I played a bit with the code and it seems gcc is not good enough to optimize scalar product with SIMD.
“In theory, the SSE instructions are ideally suited to the computation of scalar products.”
It’s true only for SOA data layout and there is no data dependency between loop iterations.
I separated multiplication of two arrays and accumulation: 3.583192 (compare with 10). More then 2x speed up because of full utilization of AVX registers.
I’m surprised that gcc failed to optimize so common problem.
Oh…
Did see the latests update – you updating your post too quick for me.
I seem to need GCC upgrade because -Ofast option doesn’t help for 4.6.1.
Thanks.
Another thing to ask is, does -ffast-math affect results in a way that matters for this application? I believe -Ofast enables that flag, and perhaps others that may have observable behavior. I’m not sure if icc’s -fast flag has similar consequences.
“The speed of many algorithms depends on how quickly you can multiply matrices or compute distances. In turn, these computations depend on the scalar product. ”
In high performance computing, normally you do not compute matrix products directly through scalar products, but rely on blocking as much as you can. The reason is that loading data to the cache is expensive, so you’d rather perform as much computation as you can while they’re in, and for this blocking is more effective than successive scalar products.

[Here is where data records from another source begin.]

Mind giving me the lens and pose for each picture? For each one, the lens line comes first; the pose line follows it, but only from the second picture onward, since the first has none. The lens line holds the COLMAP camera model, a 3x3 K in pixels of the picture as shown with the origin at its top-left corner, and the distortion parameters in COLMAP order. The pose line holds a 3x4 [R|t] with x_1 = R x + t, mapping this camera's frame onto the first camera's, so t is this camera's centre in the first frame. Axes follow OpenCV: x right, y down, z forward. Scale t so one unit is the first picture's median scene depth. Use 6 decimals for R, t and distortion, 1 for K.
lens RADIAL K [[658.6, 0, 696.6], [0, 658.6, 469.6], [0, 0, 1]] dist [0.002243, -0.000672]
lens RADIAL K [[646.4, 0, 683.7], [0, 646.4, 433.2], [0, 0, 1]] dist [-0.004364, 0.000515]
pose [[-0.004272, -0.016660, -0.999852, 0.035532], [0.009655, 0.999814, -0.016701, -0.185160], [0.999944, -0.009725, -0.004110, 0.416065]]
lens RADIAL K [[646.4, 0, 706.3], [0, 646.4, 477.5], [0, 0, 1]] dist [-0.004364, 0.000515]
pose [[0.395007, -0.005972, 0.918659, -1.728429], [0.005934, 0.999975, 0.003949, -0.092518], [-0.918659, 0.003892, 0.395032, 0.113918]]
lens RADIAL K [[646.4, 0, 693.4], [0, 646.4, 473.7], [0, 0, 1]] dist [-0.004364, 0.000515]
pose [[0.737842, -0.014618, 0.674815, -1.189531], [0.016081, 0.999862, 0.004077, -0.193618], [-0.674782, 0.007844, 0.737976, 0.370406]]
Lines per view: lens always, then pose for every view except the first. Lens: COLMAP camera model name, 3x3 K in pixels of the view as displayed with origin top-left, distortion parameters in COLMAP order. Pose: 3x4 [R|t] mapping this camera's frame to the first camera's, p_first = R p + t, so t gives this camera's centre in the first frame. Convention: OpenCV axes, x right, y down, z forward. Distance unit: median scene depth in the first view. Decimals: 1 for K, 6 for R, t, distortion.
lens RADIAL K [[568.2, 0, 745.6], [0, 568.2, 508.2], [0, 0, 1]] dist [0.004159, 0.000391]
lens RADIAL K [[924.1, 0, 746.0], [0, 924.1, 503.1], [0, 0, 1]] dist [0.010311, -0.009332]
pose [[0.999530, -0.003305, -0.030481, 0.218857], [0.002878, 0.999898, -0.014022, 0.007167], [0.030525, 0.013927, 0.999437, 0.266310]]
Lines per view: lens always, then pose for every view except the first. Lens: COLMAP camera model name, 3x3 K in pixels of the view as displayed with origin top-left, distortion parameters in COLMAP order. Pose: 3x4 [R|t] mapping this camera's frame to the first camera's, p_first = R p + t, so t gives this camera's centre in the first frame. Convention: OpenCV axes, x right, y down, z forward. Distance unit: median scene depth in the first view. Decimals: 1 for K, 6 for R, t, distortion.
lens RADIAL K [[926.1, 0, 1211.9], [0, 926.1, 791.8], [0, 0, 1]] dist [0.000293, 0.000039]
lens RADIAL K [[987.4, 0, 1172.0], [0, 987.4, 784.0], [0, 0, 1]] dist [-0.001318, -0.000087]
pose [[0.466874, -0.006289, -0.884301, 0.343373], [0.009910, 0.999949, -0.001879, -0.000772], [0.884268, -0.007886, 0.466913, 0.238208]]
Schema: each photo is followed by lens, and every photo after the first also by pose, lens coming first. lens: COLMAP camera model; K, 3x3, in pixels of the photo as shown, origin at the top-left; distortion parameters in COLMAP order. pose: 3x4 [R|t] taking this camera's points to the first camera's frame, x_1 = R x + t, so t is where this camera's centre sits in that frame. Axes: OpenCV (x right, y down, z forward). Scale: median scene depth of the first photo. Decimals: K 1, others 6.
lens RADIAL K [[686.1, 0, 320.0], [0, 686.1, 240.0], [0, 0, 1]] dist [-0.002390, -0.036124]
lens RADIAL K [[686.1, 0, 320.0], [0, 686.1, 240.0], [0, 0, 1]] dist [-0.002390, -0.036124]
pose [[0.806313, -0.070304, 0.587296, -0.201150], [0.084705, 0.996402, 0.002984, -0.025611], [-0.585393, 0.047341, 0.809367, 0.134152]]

As for which is the best algorithm, the general answer for floating point numbers is “don’t do it yourself, rely a highly optimized BLAS implementation”. 🙂
Daniel, I don’t know the implications of -ffast-math. I’m basically an integer person…
Re. BLAS, sure — but it’s still fun (for some of us at least) to understand the interactions between, and limitations of, our compilers and SIMD units.